Doxorubicin (Hydroxydaunorubicin), a cytotoxic anthracycline antibiotic, is an anti-cancer chemotherapy agent. Doxorubicin is a potent human DNA topoisomerase I and topoisomerase II inhibitor with IC₅₀s of 0.8 μM and 2.67 μM, respectively. Doxorubicin reduces basal phosphorylation of AMPK and its downstream target acetyl-CoA carboxylase. Doxorubicin induces apoptosis and autophagy^[1][2][3]. IC50 & Target:Topoisomerase II^[1] In Vitro:Doxorubicin (1-8 μM; 24 and 48 hours) decreases the viability of MCF-10F, MCF-7 and MDA-MB-231 cells in a time- and dose-dependent manner^[4].
Doxorubicin (1 μM; 3 and 24 hours) results in Hct-116 human colon carcinoma cells reduction in G0/G1 phase and accumulation in G2 phase^[5].
Doxorubicin (1 μM for MCF-10F and MDA-MB-231 cells, 4 μM for MCF-7 cells; 48 hours) induces apoptosis by upregulating Bax, caspase-8 and caspase-3 and downregulation of Bcl-2 protein expression^[4].

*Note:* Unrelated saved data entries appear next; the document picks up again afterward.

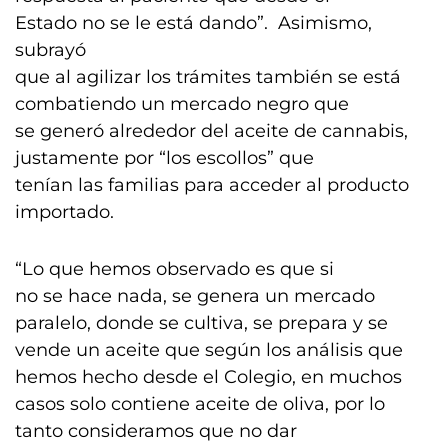
Estado no se le está dando”. Asimismo,
subrayó
que al agilizar los trámites también se está
combatiendo un mercado negro que
se generó alrededor del aceite de cannabis,
justamente por “los escollos” que
tenían las familias para acceder al producto
importado.
“Lo que hemos observado es que si
no se hace nada, se genera un mercado
paralelo, donde se cultiva, se prepara y se
vende un aceite que según los análisis que
hemos hecho desde el Colegio, en muchos
casos solo contiene aceite de oliva, por lo
tanto consideramos que no dar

Doxorubicin (5 μM; 10-30 min) can be accumulated in B16-F10 melanoma cell line CRL-6475 in a time-dependent manner, and can be detected by green or red fluorescence (green fluorescence has higher detection sensitivity) with a maximum excitation wavelength (λ_ex) and a maximum emission wavelength (λ_em) of 470 nm and 560 nm, respectively^[8].
In Vivo:Doxorubicin (2 mg/kg; i.v.; once a week; 6 weeks) inhibits MDA-G8 breast tumor growth in mice^[6].
Doxorubicin (4%-20%; Intrastriatal injection; Single dose) is neurotoxic in Sprague-Dawley rats^[7].